The diagnostic value of CT left ventricular functional analysis has been well validated, with certain caveats. Both global assessment methods have excellent interobserver agreement and reproducibility, although the region-growing approach has slightly better values. The tendency has been for CT to overestimate end-systolic volume and subsequently underestimate ejection fraction in comparison with MRI. However, this tendency has been attributed in part to the use of beta-blockers and the inclusion of trabeculae and papillary muscles when chamber volumes are calculated. More recent studies using three-dimensional segmentation decreased this trend, and phantom studies suggested that CT may even be more accurate than MRI under ideal circumstances (i.e., slow and regular heart rates) because of its superior spatial resolution. Subjective regional wall motion analysis has also shown good correlation with echocardiography and MRI; in addition, more recent attempts to quantify regional motion with CT-based myocardial strain mapping have shown promise.

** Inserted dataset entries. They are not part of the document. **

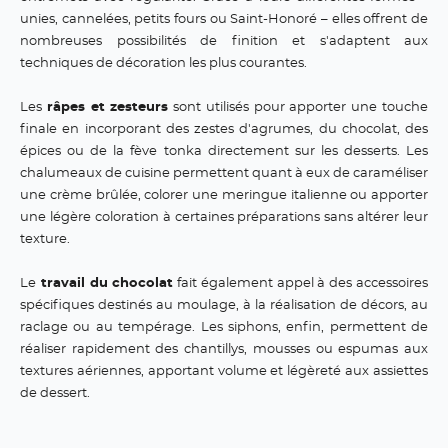
unies, cannelées, petits fours ou Saint-Honoré – elles offrent de
nombreuses possibilités de finition et s'adaptent aux
techniques de décoration les plus courantes.
Les
râpes et zesteurs
sont utilisés pour apporter une touche
finale en incorporant des zestes d'agrumes, du chocolat, des
épices ou de la fève tonka directement sur les desserts. Les
chalumeaux de cuisine permettent quant à eux de caraméliser
une crème brûlée, colorer une meringue italienne ou apporter
une légère coloration à certaines préparations sans altérer leur
texture.
Le
travail du chocolat
fait également appel à des accessoires
spécifiques destinés au moulage, à la réalisation de décors, au
raclage ou au tempérage. Les siphons, enfin, permettent de
réaliser rapidement des chantillys, mousses ou espumas aux
textures aériennes, apportant volume et légèreté aux assiettes
de dessert.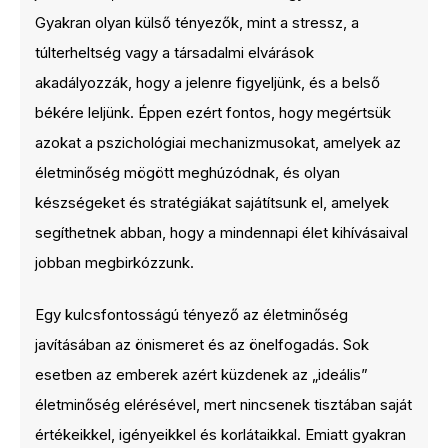
Gyakran olyan külső tényezők, mint a stressz, a
túlterheltség vagy a társadalmi elvárások
akadályozzák, hogy a jelenre figyeljünk, és a belső
békére leljünk. Éppen ezért fontos, hogy megértsük
azokat a pszichológiai mechanizmusokat, amelyek az
életminőség mögött meghúzódnak, és olyan
készségeket és stratégiákat sajátítsunk el, amelyek
segíthetnek abban, hogy a mindennapi élet kihívásaival
jobban megbirkózzunk.
Egy kulcsfontosságú tényező az életminőség
javításában az önismeret és az önelfogadás. Sok
esetben az emberek azért küzdenek az „ideális”
életminőség elérésével, mert nincsenek tisztában saját
értékeikkel, igényeikkel és korlátaikkal. Emiatt gyakran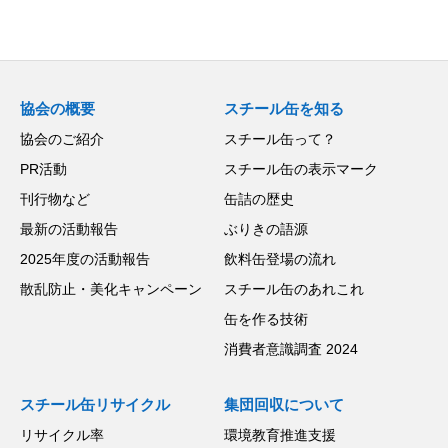
協会の概要
スチール缶を知る
協会のご紹介
スチール缶って？
PR活動
スチール缶の表示マーク
刊行物など
缶詰の歴史
最新の活動報告
ぶりきの語源
2025年度の活動報告
飲料缶登場の流れ
散乱防止・美化キャンペーン
スチール缶のあれこれ
缶を作る技術
消費者意識調査 2024
スチール缶リサイクル
集団回収について
リサイクル率
環境教育推進支援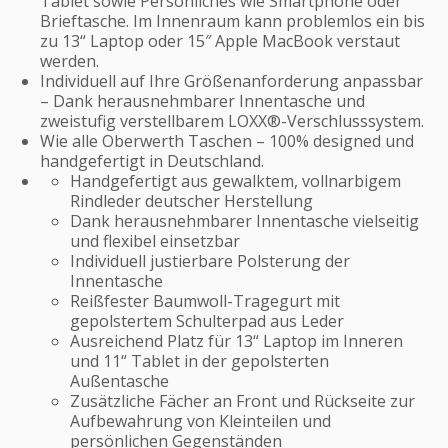
Tablet sowie Persönliches wie Smartphone oder
Brieftasche. Im Innenraum kann problemlos ein bis
zu 13“ Laptop oder 15″ Apple MacBook verstaut
werden.
Individuell auf Ihre Größenanforderung anpassbar
– Dank herausnehmbarer Innentasche und
zweistufig verstellbarem LOXX®-Verschlusssystem.
Wie alle Oberwerth Taschen – 100% designed und
handgefertigt in Deutschland.
Handgefertigt aus gewalktem, vollnarbigem
Rindleder deutscher Herstellung
Dank herausnehmbarer Innentasche vielseitig
und flexibel einsetzbar
Individuell justierbare Polsterung der
Innentasche
Reißfester Baumwoll-Tragegurt mit
gepolstertem Schulterpad aus Leder
Ausreichend Platz für 13“ Laptop im Inneren
und 11“ Tablet in der gepolsterten
Außentasche
Zusätzliche Fächer an Front und Rückseite zur
Aufbewahrung von Kleinteilen und
persönlichen Gegenständen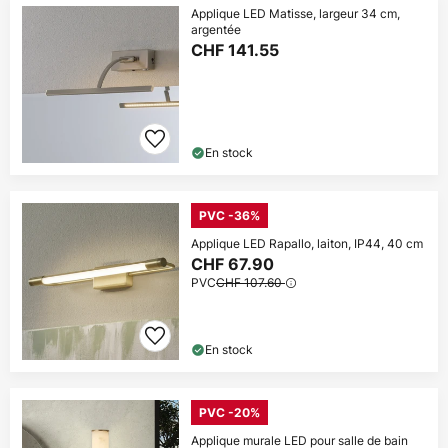
Applique LED Matisse, largeur 34 cm,
argentée
CHF 141.55
En stock
PVC -36%
Applique LED Rapallo, laiton, IP44, 40 cm
CHF 67.90
PVC
CHF 107.60
En stock
PVC -20%
Applique murale LED pour salle de bain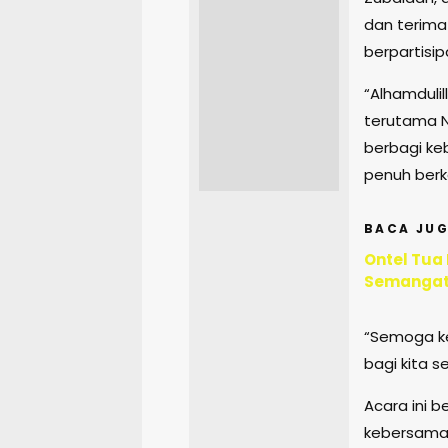
dan terima
berpartisip
“Alhamdulil
terutama N
berbagi ke
penuh berkah
BACA JUG
Ontel Tua
Semangat
“Semoga k
bagi kita 
Acara ini 
kebersamaan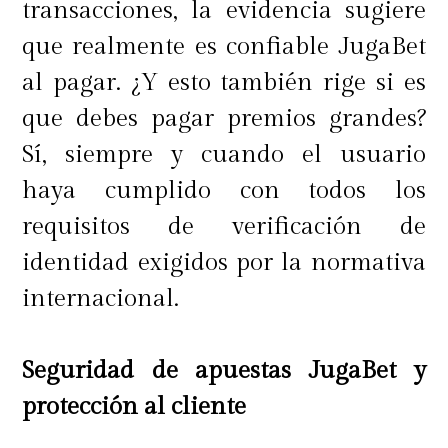
transacciones, la evidencia sugiere
se vea comprometido.
que realmente es confiable JugaBet
al pagar. ¿Y esto también rige si es
que debes pagar premios grandes?
Preguntas frecuentes
Sí, siempre y cuando el usuario
haya cumplido con todos los
requisitos de verificación de
¿Cómo ahorrar de manera
identidad exigidos por la normativa
inteligente?
internacional.
Seguridad de apuestas JugaBet y
Ahorrar de manera inteligente
protección al cliente
implica planificar compras,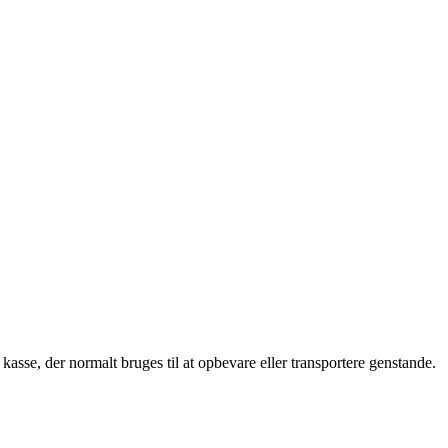
er kasse, der normalt bruges til at opbevare eller transportere genstande.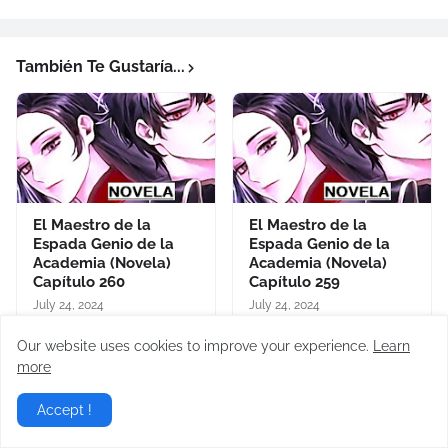
También Te Gustaría...
El Maestro de la
El Maestro de la
Espada Genio de la
Espada Genio de la
Academia (Novela)
Academia (Novela)
Capítulo 260
Capítulo 259
July 24, 2024
July 24, 2024
Our website uses cookies to improve your experience.
Learn
more
Accept !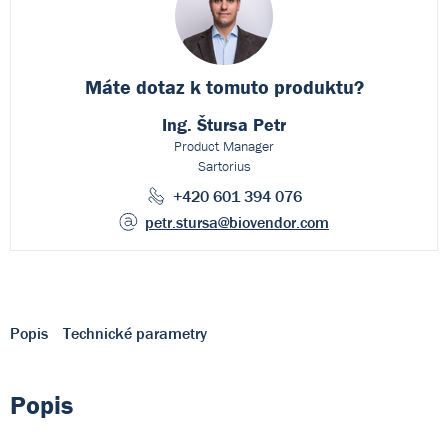
Máte dotaz k
tomuto produktu?
Ing. Štursa Petr
Product Manager
Sartorius
+420 601 394 076
petr.stursa
@biovendor.com
Popis
Technické parametry
Popis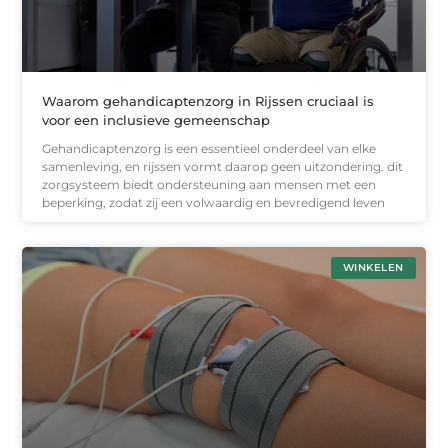
Waarom gehandicaptenzorg in Rijssen cruciaal is
voor een inclusieve gemeenschap
Gehandicaptenzorg is een essentieel onderdeel van elke
samenleving, en rijssen vormt daarop geen uitzondering. dit
zorgsysteem biedt ondersteuning aan mensen met een
beperking, zodat zij een volwaardig en bevredigend leven
WINKELEN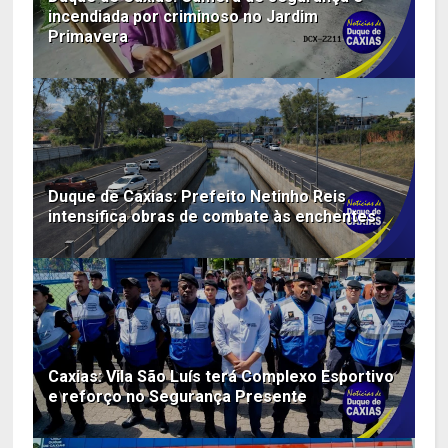
incendiada por criminoso no Jardim
Primavera
Duque de Caxias: Prefeito Netinho Reis
intensifica obras de combate às enchentes
Caxias: Vila São Luís terá Complexo Esportivo
e reforço no Segurança Presente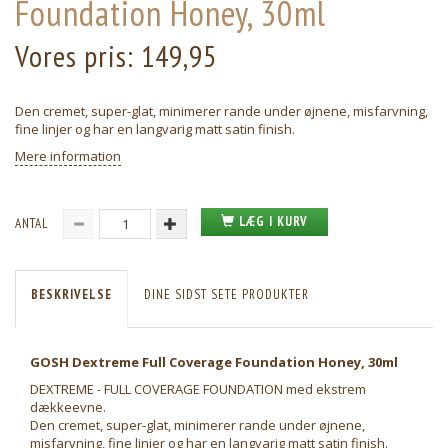
Foundation Honey, 30ml
Vores pris:
149,95
Den cremet, super-glat, minimerer rande under øjnene, misfarvning,
fine linjer og har en langvarig matt satin finish.
Mere information
LÆG I KURV
ANTAL
BESKRIVELSE
DINE SIDST SETE PRODUKTER
GOSH Dextreme Full Coverage Foundation Honey, 30ml
DEXTREME - FULL COVERAGE FOUNDATION med ekstrem
dækkeevne.
Den cremet, super-glat, minimerer rande under øjnene,
misfarvning, fine linjer og har en langvarig matt satin finish.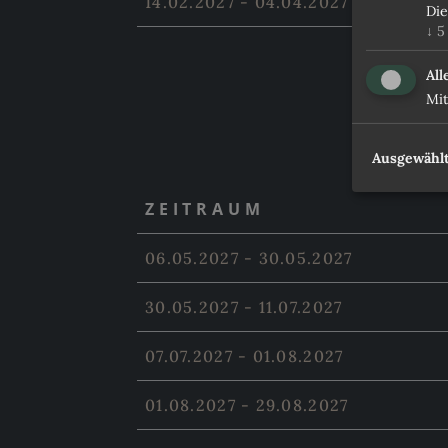
14.02.2027 - 04.04.2027
Die
↓
5
All
Mit
Ausgewählt
ZEITRAUM
06.05.2027 - 30.05.2027
30.05.2027 - 11.07.2027
07.07.2027 - 01.08.2027
01.08.2027 - 29.08.2027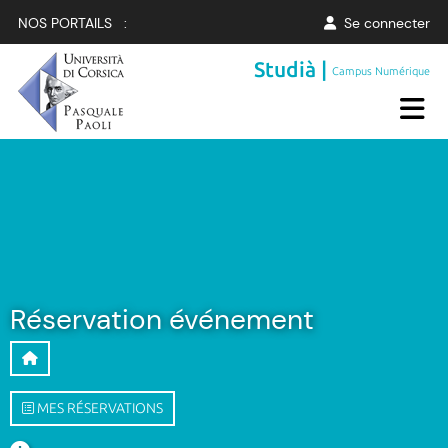
NOS PORTAILS :
Se connecter
Studià |
Campus Numérique
Réservation événement
MES RÉSERVATIONS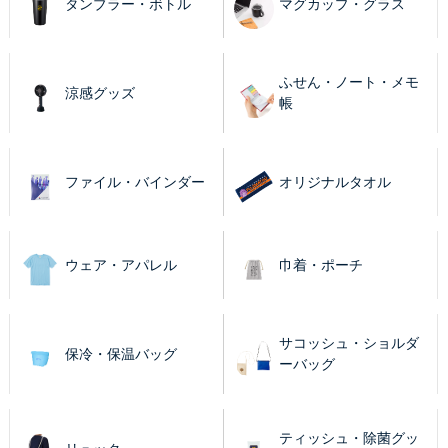
タンブラー・ボトル
マグカップ・グラス
ふせん・ノート・メモ
涼感グッズ
帳
ファイル・バインダー
オリジナルタオル
ウェア・アパレル
巾着・ポーチ
サコッシュ・ショルダ
保冷・保温バッグ
ーバッグ
ティッシュ・除菌グッ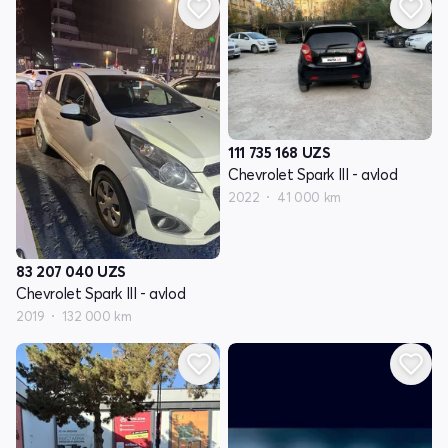
111 735 168
UZS
Chevrolet Spark III - avlod
2022
41 000 km
83 207 040
UZS
Chevrolet Spark III - avlod
2019
132 000 km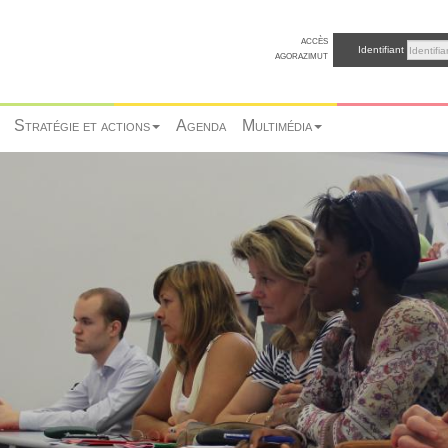
accès
Identifiant
agorazimut
Stratégie et actions
Agenda
Multimédia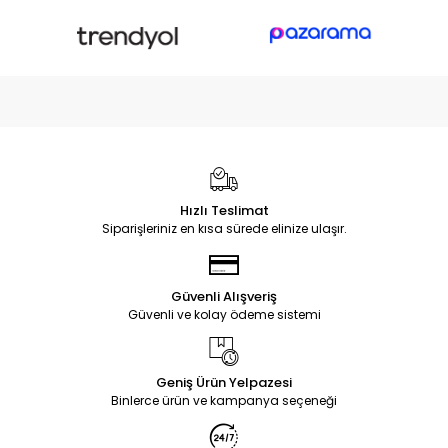
Hızlı Teslimat
Siparişleriniz en kısa sürede elinize ulaşır.
Güvenli Alışveriş
Güvenli ve kolay ödeme sistemi
Geniş Ürün Yelpazesi
Binlerce ürün ve kampanya seçeneği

Future work should help guide optimal scan acquisition and postprocessing. The promise of greater radiation dose reductions with advanced acquisition and reconstruction methods also exists. The prognostic and clinical value of CT functional analysis has not been studied and will require validation. Furthermore, normalized sex- and gender-specific morphometric data should be established to aid interpretation of quantitative parameters.
Delayed Phase Imaging
The current gold standard for detecting myocardial viability is delayed phase MRI for the detection of late contrast enhancement. Late enhancement patterns are well established tools that provide clinically valuable information in the setting of acute and chronic ischemia. The same principles provide the rationale for delayed phase CT myocardial imaging. Both gadolinium-based and iodine-based contrast agents remain in the extracellular space. Acute ischemia causes membranous disruption in affected myocytes, which are normally tightly packed. This structural insult, along with accompanying edema, increases the volume of contrast agent distribution in infarcted areas and causes a relative increase in concentration and delayed washout compared with normal myocardium ( Fig. 30-5 ).